### Task prompt
Could you print the lines below exactly, from the one holding "की सभी लेटेस्ट" through the last line, with no other output?

*** Opening of Entries supplied ***

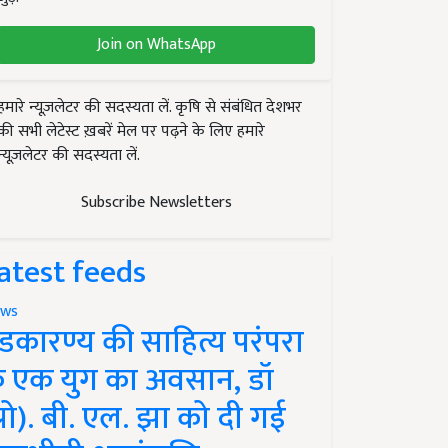
Join on WhatsApp
हमारे न्यूज़लेटर की सदस्यता लें. कृषि से संबंधित देशभर
की सभी लेटेस्ट ख़बरें मेल पर पढ़ने के लिए हमारे
न्यूज़लेटर की सदस्यता लें.
Subscribe Newsletters
atest feeds
ws
ंडकारण्य की साहित्य परंपरा
े एक युग का अवसान, डॉ
प्रो). बी. एल. झा को दी गई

*** Close of Entries supplied ***

### Your solution
की सभी लेटेस्ट ख़बरें मेल पर पढ़ने के लिए हमारे
न्यूज़लेटर की सदस्यता लें.
Subscribe Newsletters
atest feeds
ws
ंडकारण्य की साहित्य परंपरा
े एक युग का अवसान, डॉ
प्रो). बी. एल. झा को दी गई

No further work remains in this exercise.